Stackbacks System

This year has been one of many financial goals. The ultimate goal is to get everything to the point where I don’t have to think about where the money is going, or whether we’ll have enough at the end of the month. We’ve made a lot of progress toward that goal throughout the year: refinancing our mortgage, tracking finances with Yodlee, and automating and maximizing our savings.
Recently, we took our organization a step further, and implemented a sort of Stackbacks budget system. As the creator says “This budget system is based on a simple idea… You shouldn’t have to think about your budget. Figure your budget out once, not constantly. I want to pay my bills on time, reach my financial goals, and have money I can spend without worrying about it.” Ding! Sounds good to me, how do I do it?
For us, it took a while, but we are doing it and liking it.
Back in March, we opened a high-yield savings account with HSBC Direct. We started feeding an emergency fund with a bit of each paycheck, having it direct deposited, so we never saw it even pass through our main checking account, and thus were not tempted to spend it, or use it to cover an overdraft. Then, in June, HSBC introduced their online payment account. It was easily linked to the savings account, and didn’t cost anything, and pays 2.5% interest, so I went ahead and opened it, while somewhere in the back of my mind, I thought it would come in handy sometime in the future. My wife was still wary though, since the account didn’t come with paper checks, and had no branch access to speak of. So I didn’t really do anything with the account for a while.

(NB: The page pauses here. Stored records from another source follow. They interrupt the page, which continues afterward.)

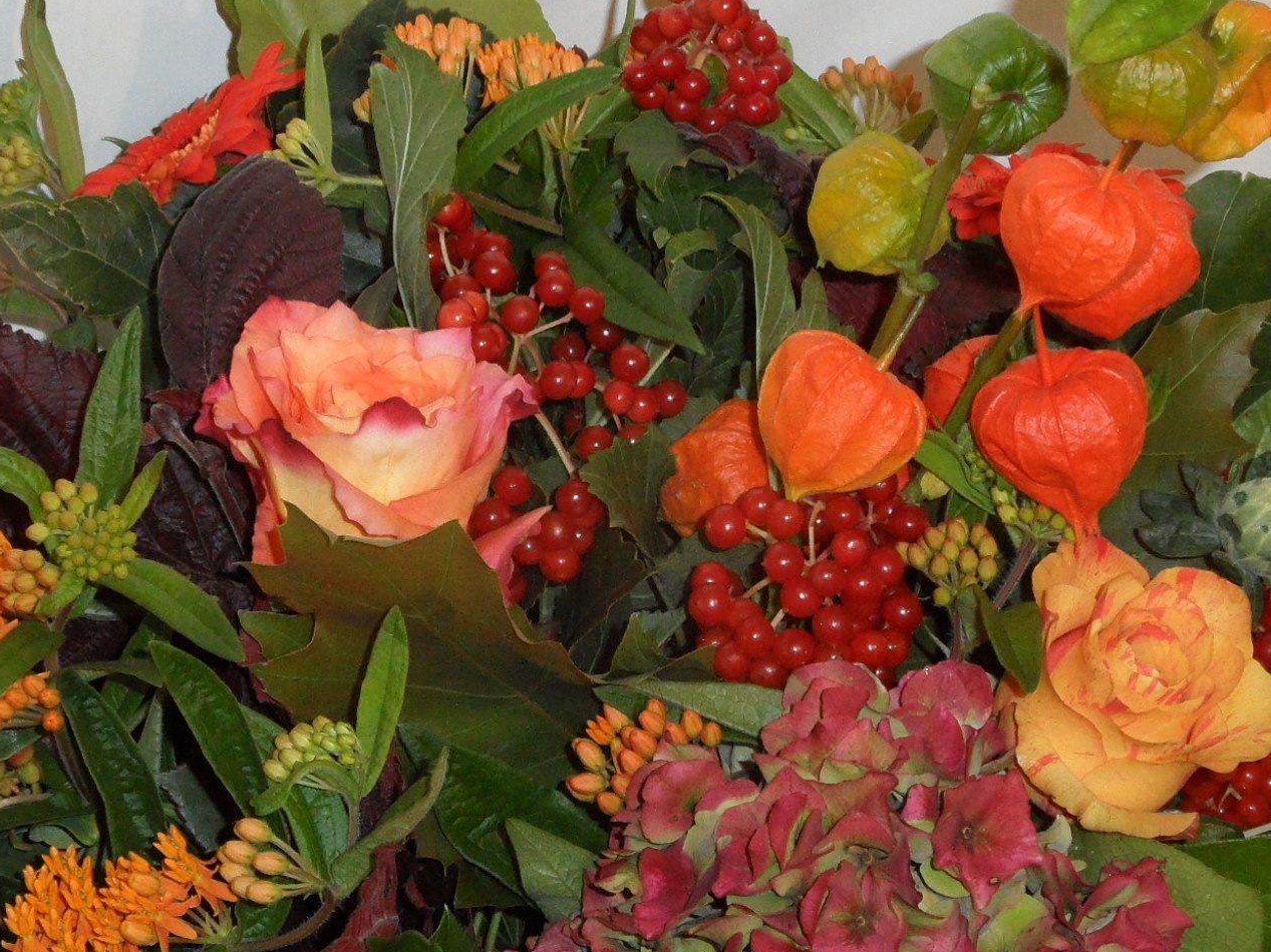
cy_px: 701
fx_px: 3708
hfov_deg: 19.4
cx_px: 619
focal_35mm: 101
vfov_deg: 14.6
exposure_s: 1/45
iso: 200
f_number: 3.8
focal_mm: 8.2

Then I discovered Stackbacks and the 4 week challenge to mastering your budget. I was intrigued and read the steps:
Step 1: Open a new checking account. Did that with the HSBC payment account.
Step 2: Identify your planned expenses. I put together a spreadsheet that listed out all of our big expenses and their due dates. Yodlee helped greatly here, as did signing up for our utilities’ budget payment plans.
Step 3: Control your cash flow. As the creator of the system mentions, this is the most crucial part, and the hardest for us to get through. What I did was to set up my direct deposit to have enough money deposited into the HSBC payment account to cover all of the expenses I listed in step 2. Then I set up online bill paying from that account, and scheduled the transactions to get entered into Quicken, and automated their payment. I moved the emergency fund to Presidential Bank’s savings, so that we wouldn’t be tempted to dip into it. And the rest of the money would go to our regular checking account, which would be used for things like gas, groceries, etc.
Step 4: Manage your budget. It would be easy to think that your job is done, but this is the part we are working on now. The easy part is paying and reconciling bills. That is mostly automated now. But we do still need to check up on ourselves and make sure we are not blowing a lot of money on things we don’t need. If we start doing things well, we should find ourselves with some extra money at the end of each month that we can start using for things like vacation funds, and college savings. The key thing we have left to do is to give ourselves an “allowance,” rather than just dumping everything that is not a bill or emergency fund into this account. Doing that will just perpetuate the cycle of living paycheck to paycheck, you’ll just be better organized when doing it. So we’ll keep an eye on how much we’re spending on living expenses, with the goal of increasing the amount we’re saving each month. So far, we’re not doing great on this front, because I stupidly forgot that my curling membership was coming due (almost $500 unplanned expense there), and we had a couple of other unplanned things pop up. But we’re working on it, and hope to get things smoothed out in time for the big expenses of the holiday season.
It took some effort, but we are pretty happy with the way things have turned out. We’re no longer spending money on stamps, or forgetting to put bills in the mail. We still have our local credit union account, so we can still write paper checks if needed, and get free ATM withdrawals for spending money. Best of all, we don’t have to spend nearly as much time fussing over the budget.